Despite all these efforts, a few students did use Chegg to cheat, posting questions from the test to the site and having a paid expert give an answer (the site guarantees answers in half an hour, according to Carpenter).
“After every exam we were checking Chegg to see if anyone posted,” she says, and when they found a couple, they filed a request with Chegg to unmask the identity of the students who posted the questions. “Getting the info from Chegg requires a waiting period,” she adds. But she said they could often figure out who posted the questions simply by seeing which question was posted at that time. “We often found out who the cheater was before Chegg got back to us.”
Most of the students who used Chegg to cheat did so out of “desperation” because they were not passing the class going into the final, says Sarah Bass, another UMBC lecturer who helped develop the randomized chemistry exam. She stresses that most students are honest, but that the instructors still want to make the process as fair as possible.
Carpenter agrees. “There’s a mindset of some faculty who think that the default is that students want to cheat,” she says. “In reality it’s a very small fraction of students who intend to cheat based on my experience.”
The professors originally tried to use remote proctoring software, adopting a system made by Respondus that monitors student and activity and lets instructors lock down the browsers of remote students so they can’t open other windows.
But they abandoned the approach when they discovered that many students could not use the software because it wasn’t compatible with Chromebooks. And some students complained about putting the software on their computers. “Students rightfully have their own concerns about having to download and use these softwares on their personal devices,” says Bass.

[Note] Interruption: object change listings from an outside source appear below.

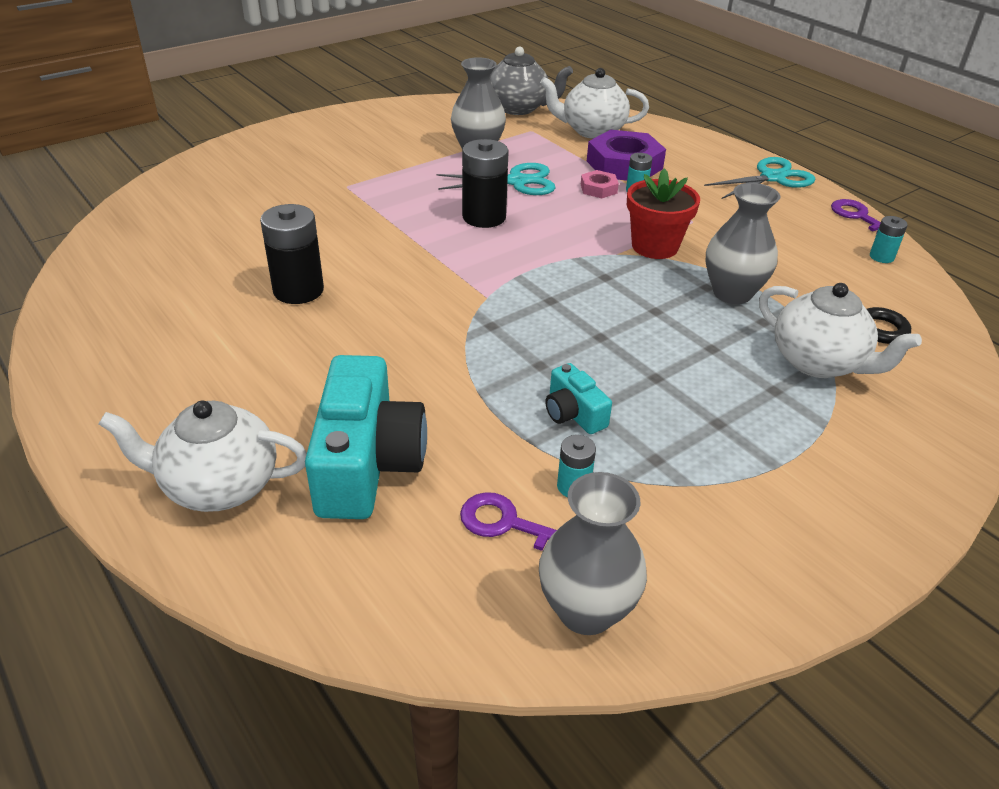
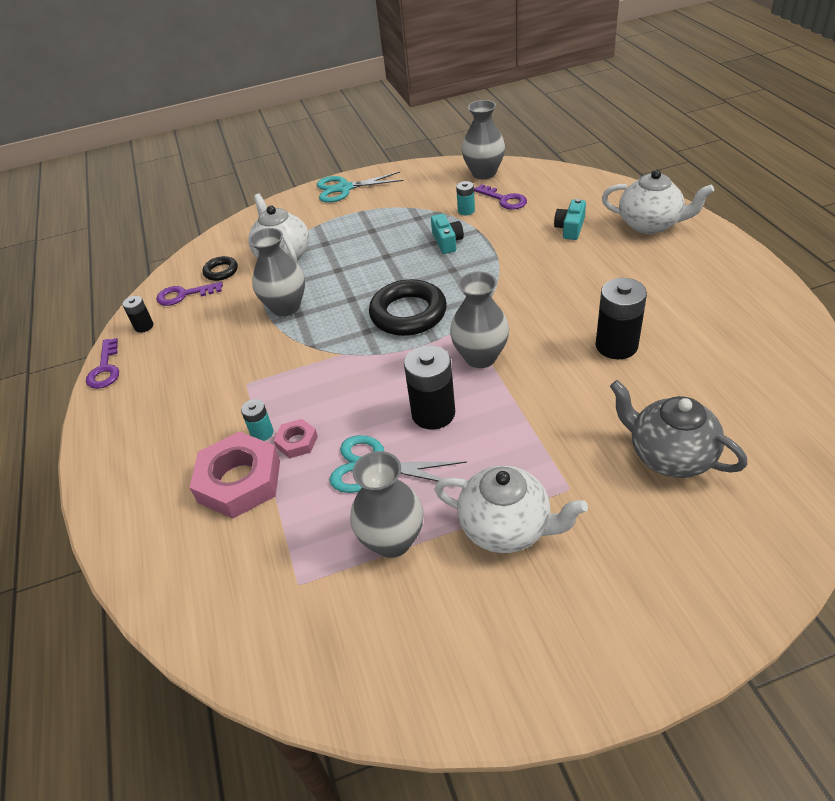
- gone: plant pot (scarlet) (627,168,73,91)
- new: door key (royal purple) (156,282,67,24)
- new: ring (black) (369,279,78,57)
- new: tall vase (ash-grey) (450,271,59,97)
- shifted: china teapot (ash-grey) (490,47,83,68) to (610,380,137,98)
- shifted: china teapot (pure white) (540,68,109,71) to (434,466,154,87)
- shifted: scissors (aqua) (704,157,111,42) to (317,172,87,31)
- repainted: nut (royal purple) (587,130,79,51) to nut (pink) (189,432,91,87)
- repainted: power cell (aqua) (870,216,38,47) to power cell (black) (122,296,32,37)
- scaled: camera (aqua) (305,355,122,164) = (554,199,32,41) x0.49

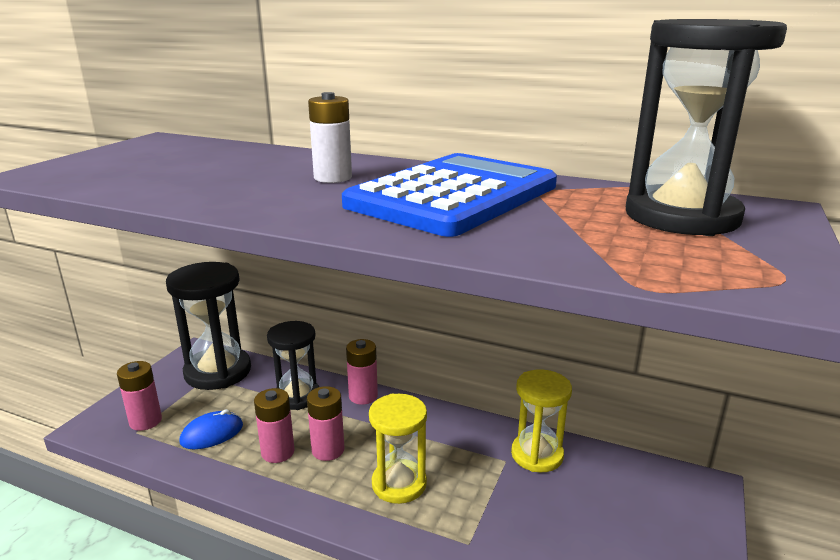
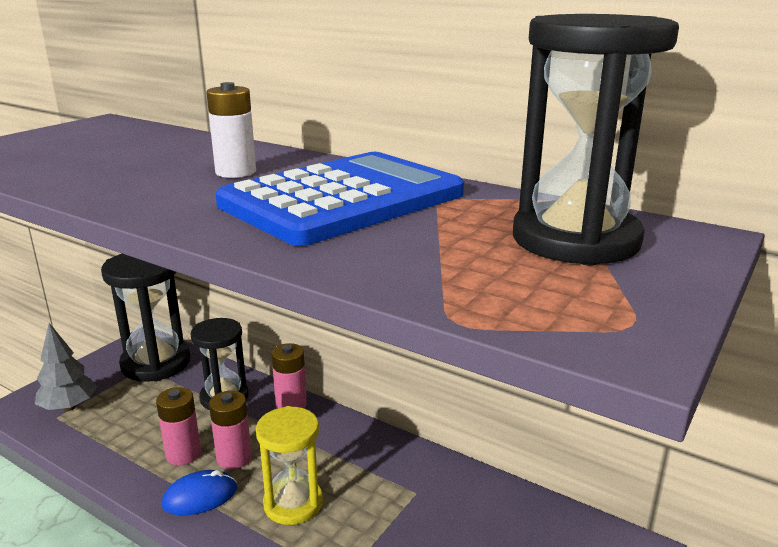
- gone: sand timer (golden) (511,369,61,103)
- shifted: PC mouse (blue) (180,409,63,40) to (162,470,75,45)
- swapped: power cell (pink) (117,361,45,70) to fir tree (ash-grey) (35,323,62,88)

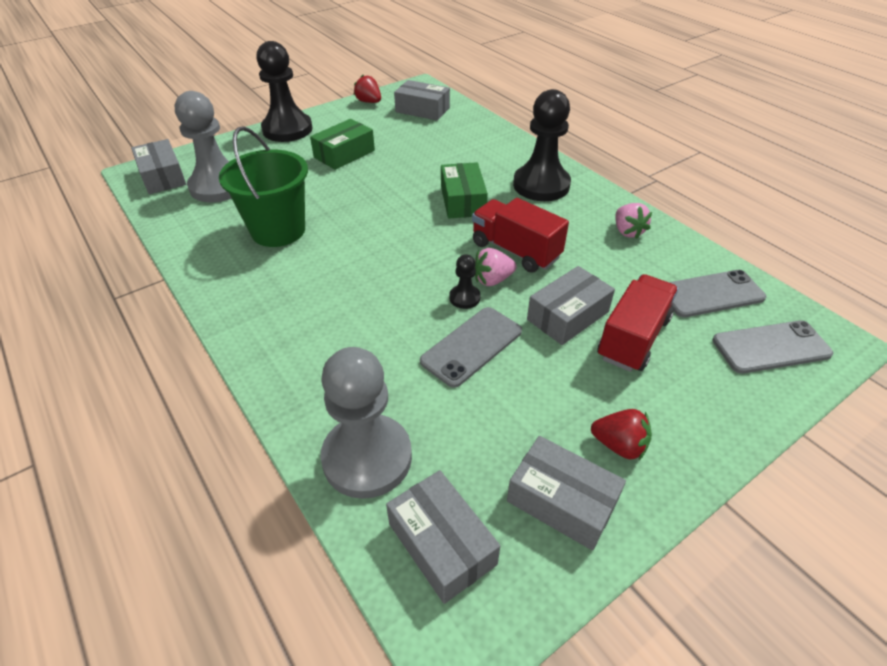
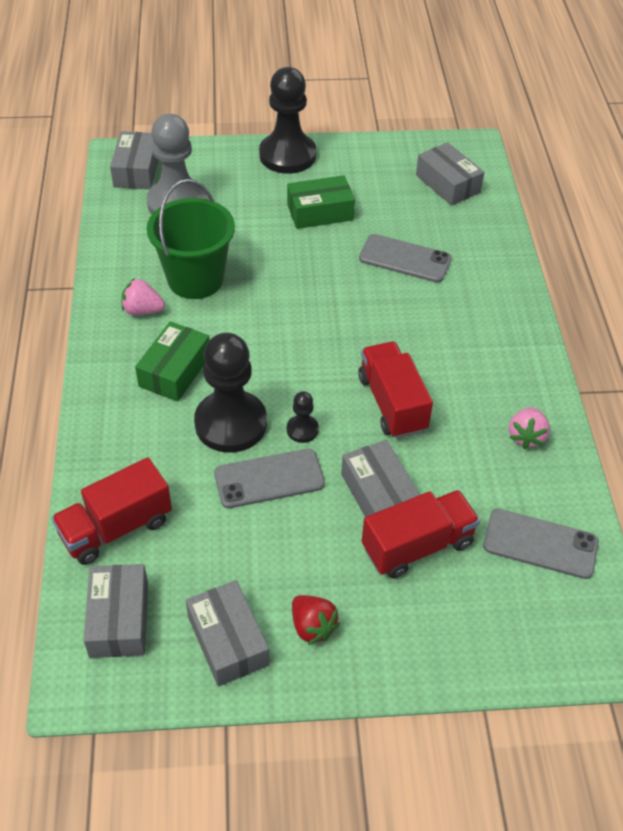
- gone: berry (scarlet) (353,75,28,28)
- shifted: parcel (green) (441,162,47,56) to (135,321,75,81)
- shifted: berry (pink) (475,248,42,38) to (121,279,44,36)
- shifted: chess pawn (black) (513,89,58,112) to (194,333,73,120)
- shifted: mobile phone (ash-grey) (712,321,121,53) to (359,234,93,49)
- swapped: chess pawn (ash-grey) (320,347,92,152) to lorry (scarlet) (51,457,121,108)
- rotated: parcel (ash-grey) (527,266,88,79) = (341,440,79,77) 75 degrees clockwise

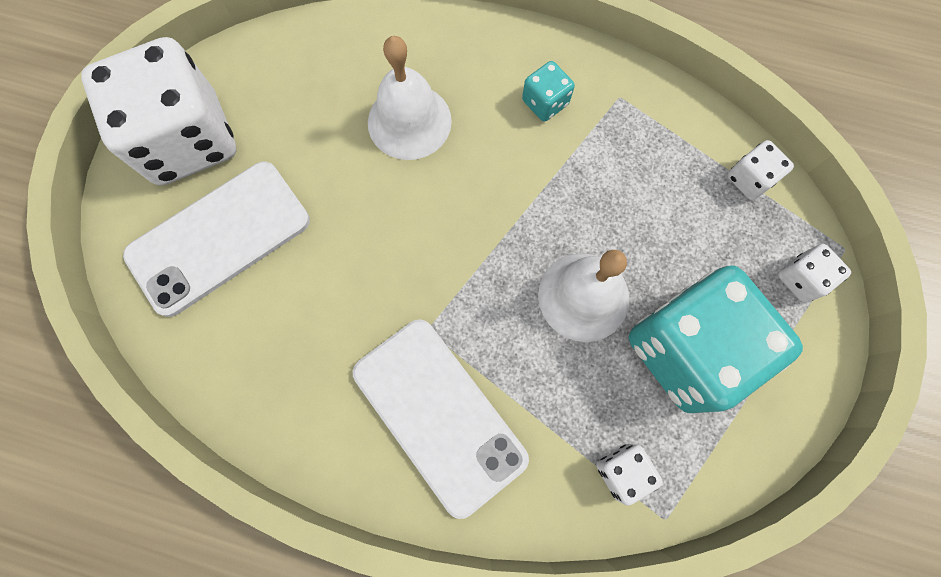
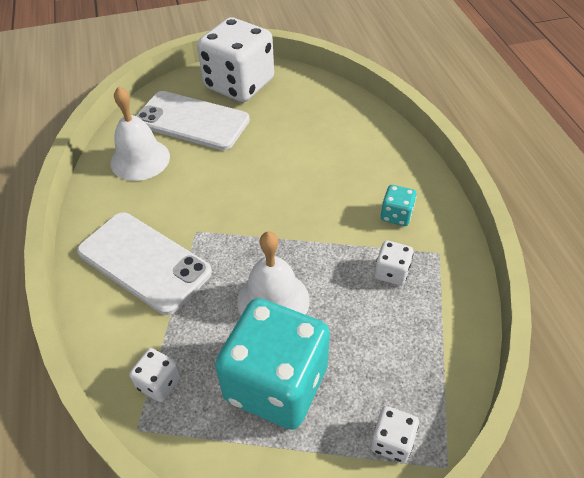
- shifted: hand bell (pure white) (368,36,84,124) to (111,86,59,95)
- shifted: dice (pure white) (727,140,67,60) to (374,240,39,46)
- rotated: mobile phone (pure white) (353,319,176,200) = (77,212,135,103) 75 degrees counterclockwise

The professors decided it was worth the extra effort to avoid the proctoring software. “One of the things we’re pretty passionate about is equity for the students,” says Carpenter.
One question is whether other professors will make those efforts or choose the often easier answer of remote software.
At the University of Wisconsin at Madison, officials renewed their contract with an automated proctor provider, even after more than 2,000 people on campus signed a petition calling to ban the technology on campus. A university spokesman told the student newspaper that the number of professors using the tool has “drastically decreased” since the spring term.